§ Text under study
-=-=-

Bernie Sanders's Illegal Dark Money: What is Our Revolution Hiding?



Before he ran for president in 2016, Bernie Sanders was a typical Congressional backbencher who'd never accomplished anything despite longevity in office that is longer than most of his supporters have been alive. But since running for president last time, Bernie Sanders has become a multimillionaire, increased his non-work income by 150 times, and sprouted nepotist nonprofits and dark money groups.

It's the dark money groups that I want to talk about today.

To hear him on the campaign trail, Sanders loaths big money and Political Action Committees. He has made a big deal about signing a pledge not to take money from pharmaceutical companies and health insurance companies. (No such pledge about gun manufacturers, though.) His campaign has prided itself on how small his average donations are, claiming that it proves his grassroots bona fides.

One advantage of creating a pledge or setting a standard is that you get to write in the loopholes and craft the standard to fit your message and hide your own corruption. Bernie Sanders is a master at this. So while he goes around claiming he abhors Super PAC money in politics (and yet accepting the endorsement and assistance of the National Nurses Union, a Super PAC according to their own FEC filings), he has something much more amenable to dark, unaccountable money to do much of his dirty work: a political 'nonprofit.'

Organized under the Internal Revenue Code 501(c)(4) - not to be confused with nonprofits under 501(c)(3), which are prohibited from supporting candidates - Sanders's dark money group 'Our Revolution' functions as an arm of the Sanders presidential campaign, but unlike the Sanders presidential campaign, Our Revolution does not have to disclose its large donors. The AP is now reporting that Our Revolution not only has raised millions of dollars in dark money, but that it raised a lot of it in six-figure contributions from sources it does not have to make public (and has not).

While it is legal for political nonprofits to be doing this in general, though, it turns out that what Our Revolution is doing, in particular, is probably illegal. Organizations founded by candidates for office, it turns out, cannot skirt contribution limits and reporting requirements, no matter what form of cover it's using.

-=-=-

§ Task to complete
Copy word for word the stretch of the piece on Bernie Sanders and Our Revolution from "It's the dark" through "grassroots bona fides.". The material after this point comes from a separate source.

§ Source material
-=-=-

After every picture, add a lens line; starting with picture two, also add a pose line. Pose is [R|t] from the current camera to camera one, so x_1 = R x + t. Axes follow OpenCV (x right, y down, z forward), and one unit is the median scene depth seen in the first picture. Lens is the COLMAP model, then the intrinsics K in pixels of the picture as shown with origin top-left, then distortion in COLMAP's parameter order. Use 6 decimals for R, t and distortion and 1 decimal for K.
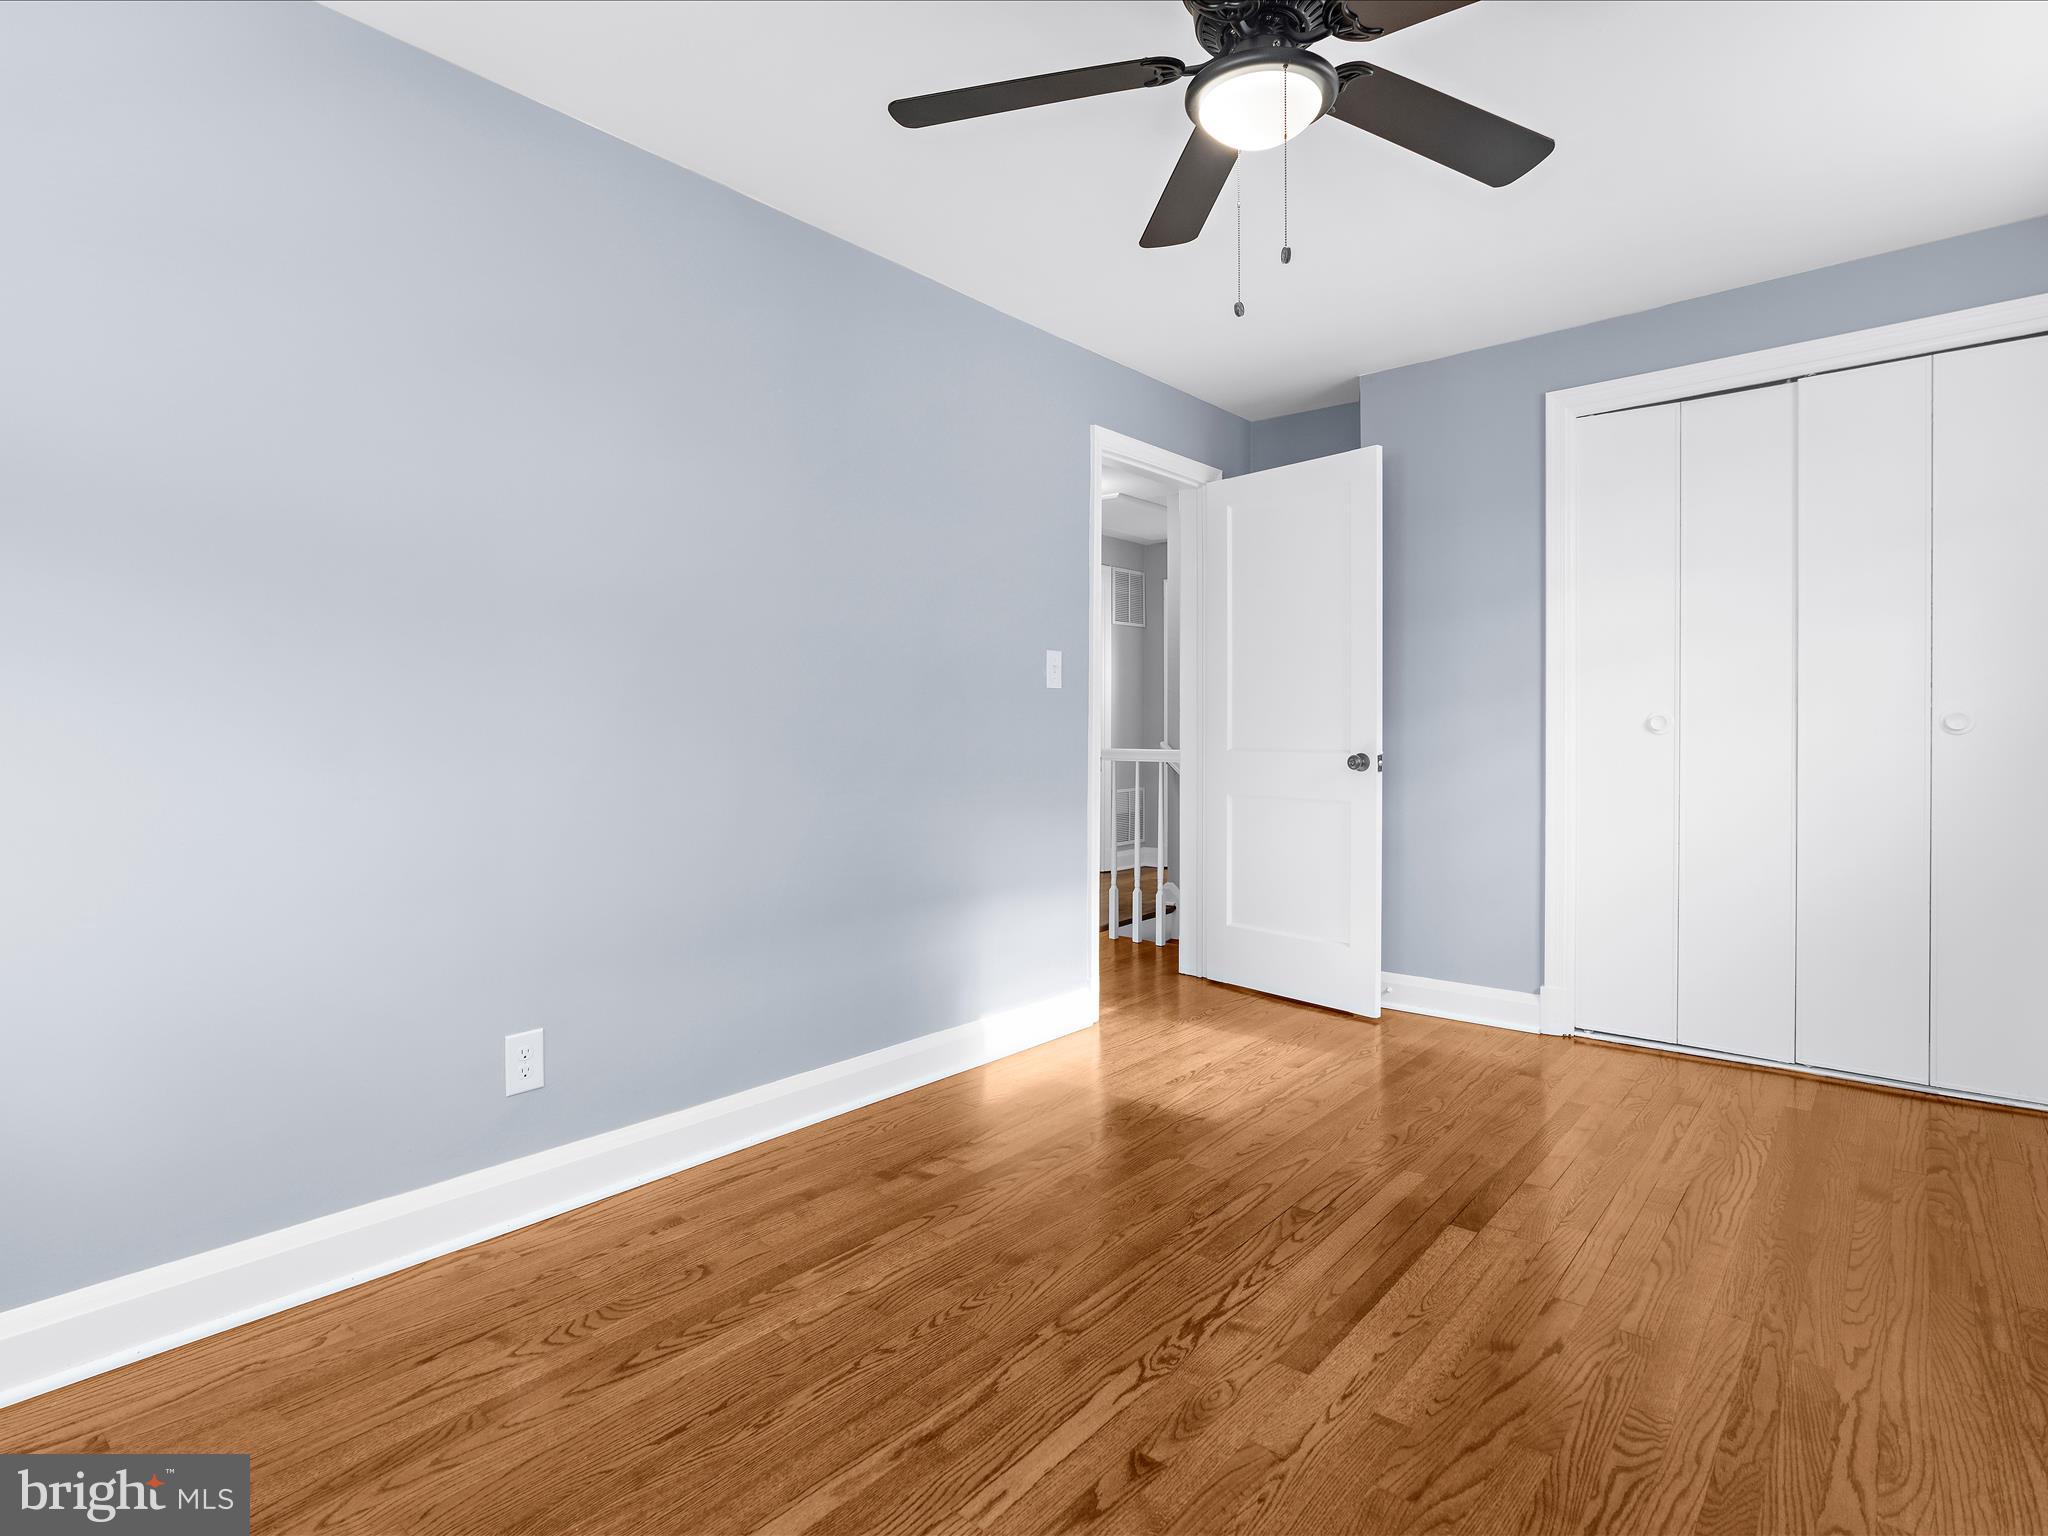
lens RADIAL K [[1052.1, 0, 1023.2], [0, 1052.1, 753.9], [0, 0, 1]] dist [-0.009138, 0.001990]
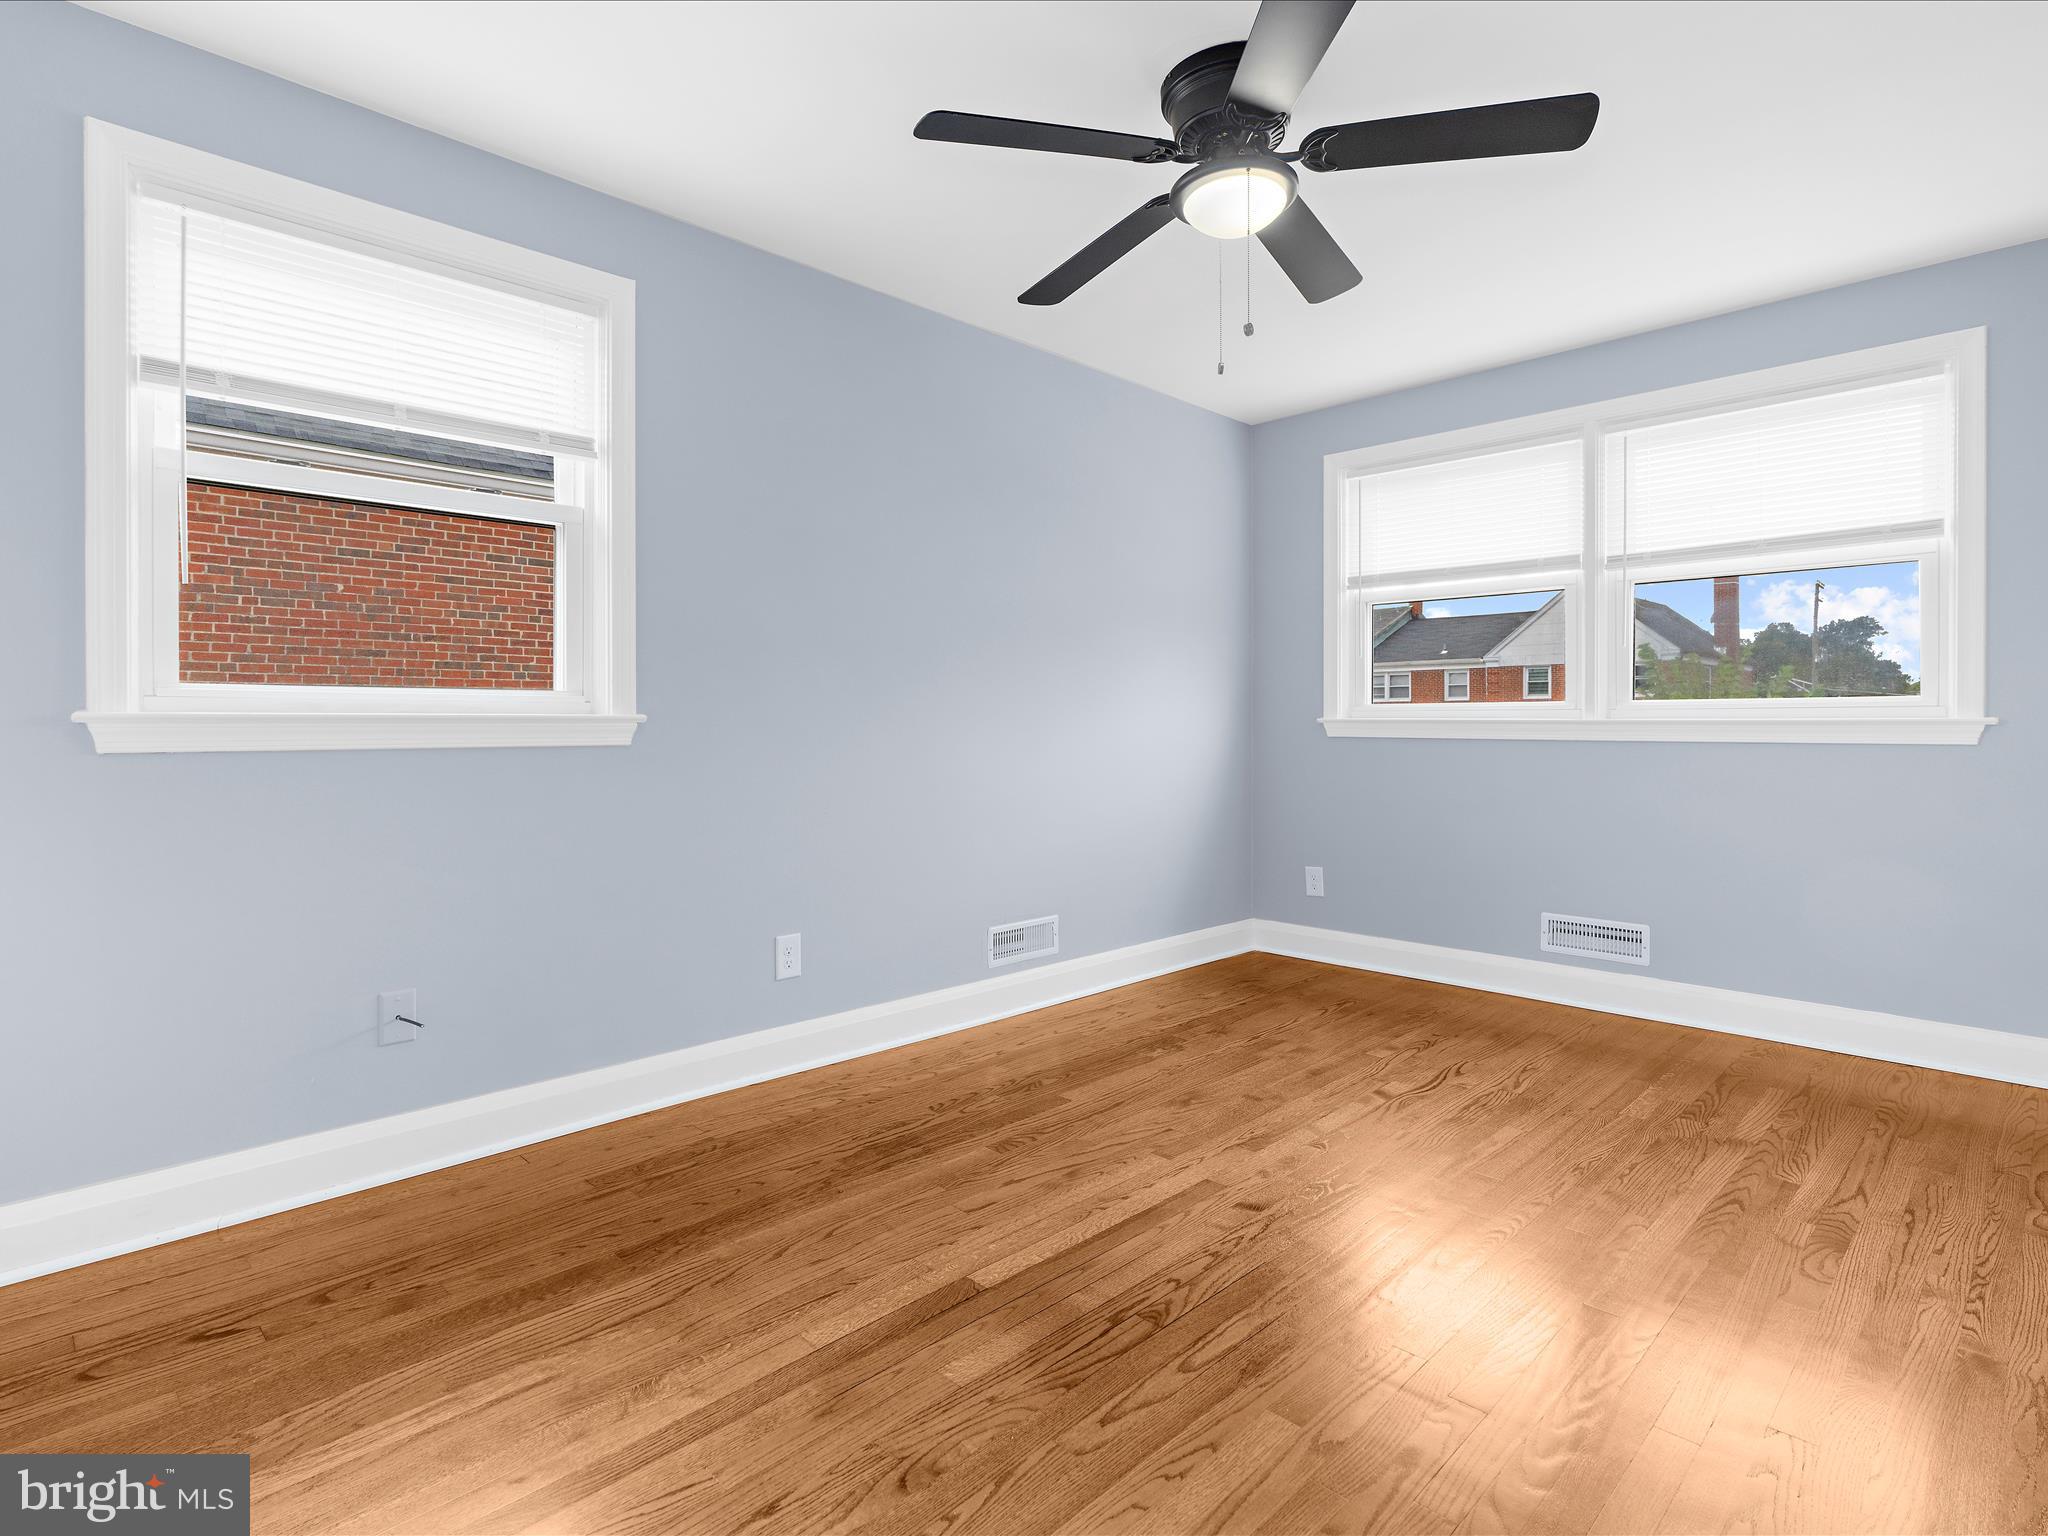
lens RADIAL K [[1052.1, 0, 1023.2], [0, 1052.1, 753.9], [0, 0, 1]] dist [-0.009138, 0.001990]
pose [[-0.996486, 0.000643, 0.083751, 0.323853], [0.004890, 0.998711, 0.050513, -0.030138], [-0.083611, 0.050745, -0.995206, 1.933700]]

-=-=-

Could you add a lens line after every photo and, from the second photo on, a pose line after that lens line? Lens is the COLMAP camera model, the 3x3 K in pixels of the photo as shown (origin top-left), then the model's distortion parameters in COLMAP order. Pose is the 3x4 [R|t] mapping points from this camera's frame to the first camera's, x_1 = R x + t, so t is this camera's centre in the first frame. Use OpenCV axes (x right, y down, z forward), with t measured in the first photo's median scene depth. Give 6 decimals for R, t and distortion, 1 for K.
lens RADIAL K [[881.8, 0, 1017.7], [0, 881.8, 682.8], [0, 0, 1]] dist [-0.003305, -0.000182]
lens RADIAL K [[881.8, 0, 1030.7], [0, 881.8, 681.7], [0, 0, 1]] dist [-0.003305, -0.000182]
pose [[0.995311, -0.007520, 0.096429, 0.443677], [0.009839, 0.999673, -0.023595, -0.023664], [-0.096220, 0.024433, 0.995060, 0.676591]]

-=-=-

§ Solution below
It's the dark money groups that I want to talk about today.

To hear him on the campaign trail, Sanders loaths big money and Political Action Committees. He has made a big deal about signing a pledge not to take money from pharmaceutical companies and health insurance companies. (No such pledge about gun manufacturers, though.) His campaign has prided itself on how small his average donations are, claiming that it proves his grassroots bona fides.